* _INPUT DATA_:
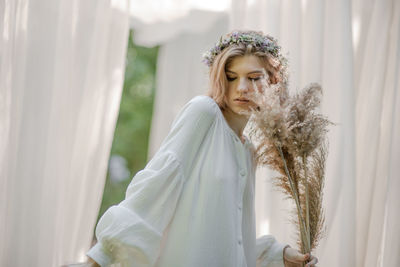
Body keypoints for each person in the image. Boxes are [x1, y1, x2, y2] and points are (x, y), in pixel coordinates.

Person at [85, 30, 318, 267]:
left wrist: (277, 254)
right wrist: (101, 257)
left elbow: (229, 236)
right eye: (231, 77)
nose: (242, 88)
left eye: (254, 77)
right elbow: (156, 185)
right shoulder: (203, 112)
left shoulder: (249, 152)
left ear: (273, 82)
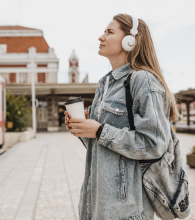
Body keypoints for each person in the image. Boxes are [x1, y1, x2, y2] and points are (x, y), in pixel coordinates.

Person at [64, 14, 179, 220]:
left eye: (109, 32)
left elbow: (154, 144)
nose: (101, 37)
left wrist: (99, 130)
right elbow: (102, 147)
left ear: (130, 40)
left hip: (126, 210)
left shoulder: (143, 80)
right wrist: (83, 129)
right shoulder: (105, 84)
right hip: (96, 204)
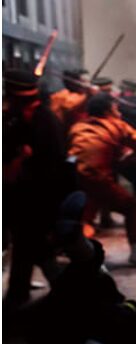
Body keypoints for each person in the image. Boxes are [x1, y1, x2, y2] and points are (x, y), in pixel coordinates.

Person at [21, 192, 136, 344]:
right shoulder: (121, 312)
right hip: (66, 335)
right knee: (96, 286)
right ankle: (74, 240)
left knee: (106, 312)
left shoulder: (120, 321)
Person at [2, 69, 75, 307]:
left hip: (38, 196)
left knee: (33, 244)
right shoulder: (19, 118)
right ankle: (19, 291)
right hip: (23, 196)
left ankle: (65, 293)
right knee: (27, 244)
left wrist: (20, 160)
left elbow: (51, 166)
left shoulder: (44, 121)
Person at [67, 93, 136, 265]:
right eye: (116, 109)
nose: (119, 112)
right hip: (97, 177)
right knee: (133, 208)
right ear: (108, 111)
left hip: (74, 177)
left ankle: (80, 254)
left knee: (85, 218)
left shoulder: (77, 127)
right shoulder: (116, 125)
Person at [49, 68, 92, 139]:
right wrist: (88, 95)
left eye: (88, 82)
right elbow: (68, 106)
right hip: (65, 135)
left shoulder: (83, 95)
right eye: (84, 82)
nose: (87, 85)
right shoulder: (62, 96)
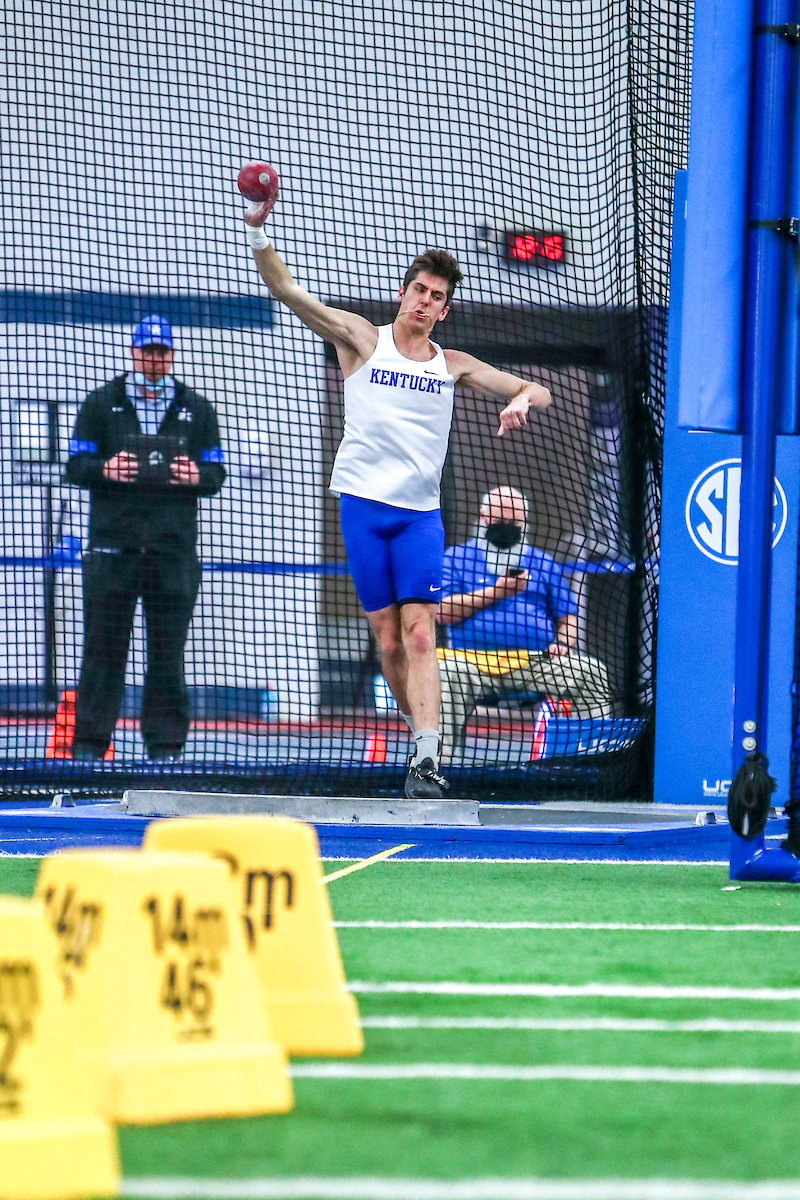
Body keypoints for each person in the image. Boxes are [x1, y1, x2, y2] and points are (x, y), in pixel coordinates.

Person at [243, 192, 551, 797]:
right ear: (403, 293)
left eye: (437, 297)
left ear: (444, 309)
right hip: (361, 509)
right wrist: (259, 229)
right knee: (386, 641)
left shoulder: (453, 363)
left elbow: (536, 389)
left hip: (418, 518)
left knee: (419, 633)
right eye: (419, 290)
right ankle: (420, 732)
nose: (425, 301)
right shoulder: (361, 339)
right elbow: (285, 289)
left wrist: (519, 400)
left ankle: (428, 760)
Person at [65, 315, 226, 761]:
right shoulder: (101, 404)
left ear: (170, 355)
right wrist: (104, 469)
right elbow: (75, 466)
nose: (154, 359)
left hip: (172, 554)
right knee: (103, 652)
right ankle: (89, 748)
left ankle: (166, 748)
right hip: (112, 551)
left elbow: (216, 473)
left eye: (162, 351)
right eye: (147, 350)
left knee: (167, 656)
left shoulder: (197, 409)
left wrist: (198, 476)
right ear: (134, 352)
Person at [437, 486, 613, 761]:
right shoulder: (456, 558)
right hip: (469, 663)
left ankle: (593, 759)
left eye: (513, 522)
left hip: (534, 663)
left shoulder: (542, 562)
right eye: (499, 520)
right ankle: (439, 764)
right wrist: (498, 592)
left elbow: (568, 617)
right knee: (443, 673)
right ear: (483, 518)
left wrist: (563, 643)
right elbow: (441, 611)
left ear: (524, 523)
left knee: (592, 672)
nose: (506, 527)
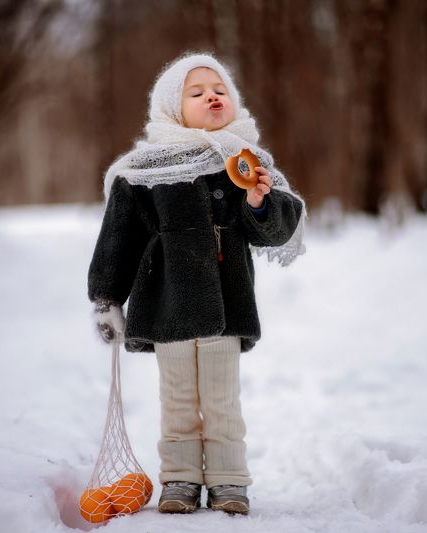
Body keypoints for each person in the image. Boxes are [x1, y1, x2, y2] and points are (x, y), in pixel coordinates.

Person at [87, 52, 306, 516]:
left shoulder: (246, 161)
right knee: (179, 398)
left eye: (220, 90)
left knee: (223, 398)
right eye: (197, 91)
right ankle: (181, 479)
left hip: (226, 302)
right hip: (167, 302)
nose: (212, 96)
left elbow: (275, 229)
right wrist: (107, 298)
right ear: (172, 107)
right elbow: (118, 239)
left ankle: (229, 480)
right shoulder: (144, 171)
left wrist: (260, 202)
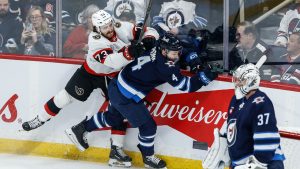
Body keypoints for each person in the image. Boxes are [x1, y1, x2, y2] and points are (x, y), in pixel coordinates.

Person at [22, 10, 159, 167]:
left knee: (118, 111)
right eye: (104, 27)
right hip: (90, 73)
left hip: (113, 78)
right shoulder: (95, 40)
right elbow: (112, 61)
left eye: (109, 24)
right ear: (97, 28)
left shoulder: (119, 26)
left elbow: (150, 31)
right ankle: (39, 119)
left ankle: (116, 151)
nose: (109, 29)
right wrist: (130, 52)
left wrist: (148, 40)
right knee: (65, 97)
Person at [67, 32, 220, 169]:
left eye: (177, 53)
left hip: (116, 86)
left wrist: (195, 61)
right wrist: (204, 77)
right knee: (148, 126)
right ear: (164, 51)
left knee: (113, 117)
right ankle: (148, 158)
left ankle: (80, 129)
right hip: (126, 97)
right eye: (174, 54)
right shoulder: (165, 66)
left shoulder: (156, 45)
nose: (177, 56)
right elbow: (187, 86)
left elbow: (184, 51)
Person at [203, 63, 285, 169]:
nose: (236, 83)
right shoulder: (236, 100)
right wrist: (222, 152)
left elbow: (266, 137)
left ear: (251, 81)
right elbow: (230, 130)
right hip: (241, 165)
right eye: (235, 79)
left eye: (240, 80)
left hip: (266, 164)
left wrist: (259, 164)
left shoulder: (260, 102)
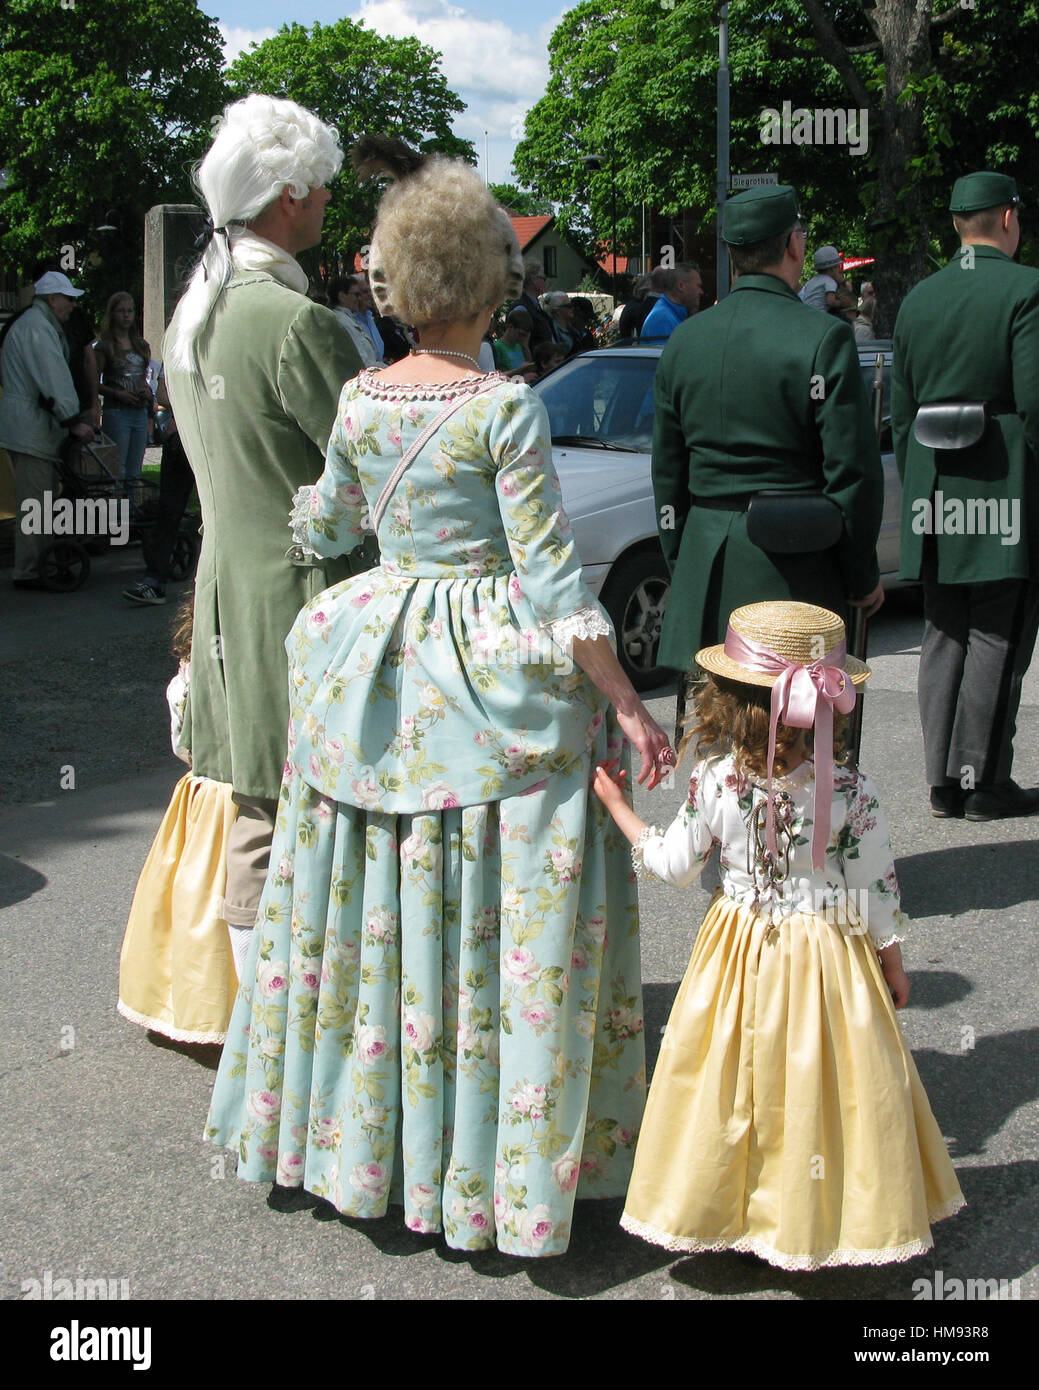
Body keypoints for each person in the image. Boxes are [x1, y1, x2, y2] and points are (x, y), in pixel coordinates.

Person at [204, 136, 672, 1256]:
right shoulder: (504, 406)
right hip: (484, 658)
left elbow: (320, 524)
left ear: (395, 277)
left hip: (371, 650)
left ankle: (362, 1146)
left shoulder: (362, 397)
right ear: (485, 276)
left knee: (372, 893)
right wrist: (627, 701)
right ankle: (497, 1162)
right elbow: (553, 581)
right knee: (495, 902)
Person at [594, 600, 965, 1270]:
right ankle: (813, 1215)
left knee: (728, 1073)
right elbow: (874, 890)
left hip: (735, 949)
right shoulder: (850, 789)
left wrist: (620, 808)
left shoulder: (713, 780)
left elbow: (674, 865)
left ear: (725, 698)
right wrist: (894, 963)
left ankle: (728, 1209)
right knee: (826, 1080)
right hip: (831, 948)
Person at [162, 94, 368, 978]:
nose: (328, 202)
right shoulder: (292, 322)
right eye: (320, 188)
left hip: (227, 594)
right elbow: (376, 470)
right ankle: (309, 1029)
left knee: (258, 806)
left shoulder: (194, 315)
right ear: (286, 195)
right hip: (310, 599)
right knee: (327, 808)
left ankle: (263, 1026)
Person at [652, 184, 885, 684]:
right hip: (796, 573)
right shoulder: (825, 337)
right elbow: (853, 475)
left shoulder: (684, 340)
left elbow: (668, 475)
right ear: (794, 245)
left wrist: (686, 565)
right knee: (791, 748)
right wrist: (860, 578)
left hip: (706, 568)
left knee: (713, 745)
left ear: (732, 254)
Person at [892, 170, 1039, 821]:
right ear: (1007, 219)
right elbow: (1034, 403)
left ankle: (941, 780)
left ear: (957, 226)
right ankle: (982, 781)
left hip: (933, 490)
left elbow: (899, 415)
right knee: (995, 632)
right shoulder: (1027, 288)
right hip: (1003, 484)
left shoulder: (918, 298)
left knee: (942, 630)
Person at [118, 597, 239, 1041]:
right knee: (228, 900)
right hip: (235, 796)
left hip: (201, 794)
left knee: (191, 898)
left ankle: (189, 1005)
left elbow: (182, 748)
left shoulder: (183, 683)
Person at [0, 269, 94, 589]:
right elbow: (54, 378)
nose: (71, 305)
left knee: (37, 502)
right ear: (52, 299)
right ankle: (29, 571)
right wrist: (73, 421)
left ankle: (39, 565)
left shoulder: (33, 325)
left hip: (26, 425)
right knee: (35, 504)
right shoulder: (38, 329)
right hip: (30, 429)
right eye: (68, 299)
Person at [122, 366, 196, 605]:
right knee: (170, 511)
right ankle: (155, 579)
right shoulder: (184, 342)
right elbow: (163, 395)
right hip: (185, 438)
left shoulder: (180, 342)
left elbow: (165, 394)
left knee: (172, 511)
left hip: (197, 435)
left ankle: (155, 580)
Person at [94, 292, 153, 486]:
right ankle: (116, 513)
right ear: (112, 314)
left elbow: (143, 377)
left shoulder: (141, 346)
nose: (126, 315)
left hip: (139, 411)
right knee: (117, 468)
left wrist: (146, 390)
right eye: (121, 311)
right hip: (117, 411)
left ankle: (131, 512)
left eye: (130, 311)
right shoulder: (105, 347)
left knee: (134, 470)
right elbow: (93, 382)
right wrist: (117, 394)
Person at [638, 263, 703, 342]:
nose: (701, 292)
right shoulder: (663, 319)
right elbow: (668, 354)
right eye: (698, 286)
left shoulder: (670, 314)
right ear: (681, 286)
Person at [328, 275, 379, 367]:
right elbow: (362, 361)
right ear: (342, 296)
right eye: (356, 294)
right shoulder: (342, 322)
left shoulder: (349, 318)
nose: (359, 299)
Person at [514, 260, 556, 351]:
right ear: (533, 280)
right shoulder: (522, 308)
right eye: (543, 278)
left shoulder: (534, 306)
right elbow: (520, 343)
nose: (545, 282)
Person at [799, 245, 845, 311]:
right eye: (838, 267)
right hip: (820, 314)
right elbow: (830, 301)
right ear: (832, 269)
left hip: (806, 313)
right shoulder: (830, 282)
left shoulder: (810, 282)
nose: (839, 270)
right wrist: (841, 303)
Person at [492, 305, 533, 374]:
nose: (522, 338)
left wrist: (525, 347)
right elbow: (497, 375)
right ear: (510, 327)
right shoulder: (497, 347)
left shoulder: (520, 345)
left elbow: (530, 368)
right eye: (520, 334)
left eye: (525, 336)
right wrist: (518, 370)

* _WHAT YOU NEED TO DO_:
In the listing above, find the line holding "nose: (109, 29)" and the line holding "right wrist: (894, 963)". Reproduce those two lines and all between them exactly, leaving out pictures.

* _FINISHED EXERCISE_:
nose: (109, 29)
right wrist: (130, 52)
left wrist: (148, 40)
right knee: (65, 97)
Person at [67, 32, 220, 169]:
left eye: (177, 53)
left hip: (116, 86)
left wrist: (195, 61)
right wrist: (204, 77)
right knee: (148, 126)
right ear: (164, 51)
left knee: (113, 117)
right ankle: (148, 158)
left ankle: (80, 129)
right hip: (126, 97)
right eye: (174, 54)
right shoulder: (165, 66)
left shoulder: (156, 45)
nose: (177, 56)
right elbow: (187, 86)
left elbow: (184, 51)
Person at [203, 63, 285, 169]:
nose: (236, 83)
right shoulder: (236, 100)
right wrist: (222, 152)
left elbow: (266, 137)
left ear: (251, 81)
right elbow: (230, 130)
right hip: (241, 165)
right eye: (235, 79)
left eye: (240, 80)
left hip: (266, 164)
left wrist: (259, 164)
left shoulder: (260, 102)
Body keypoints for each person in the image. Boxes are [x1, y1, x2, y2] and points are (x, y), in pixel coordinates.

Person at [204, 136, 672, 1256]:
right shoulder: (504, 406)
right hip: (484, 658)
left elbow: (320, 524)
left ear: (395, 277)
left hip: (371, 650)
left ankle: (362, 1146)
left shoulder: (362, 397)
right ear: (485, 276)
left knee: (372, 893)
right wrist: (627, 701)
right ankle: (497, 1162)
right elbow: (553, 581)
right knee: (495, 902)
Person at [594, 600, 965, 1270]:
right ankle: (813, 1215)
left knee: (728, 1073)
right elbow: (874, 890)
left hip: (735, 949)
right shoulder: (850, 789)
left wrist: (620, 808)
left shoulder: (713, 780)
left elbow: (674, 865)
left ear: (725, 698)
right wrist: (894, 963)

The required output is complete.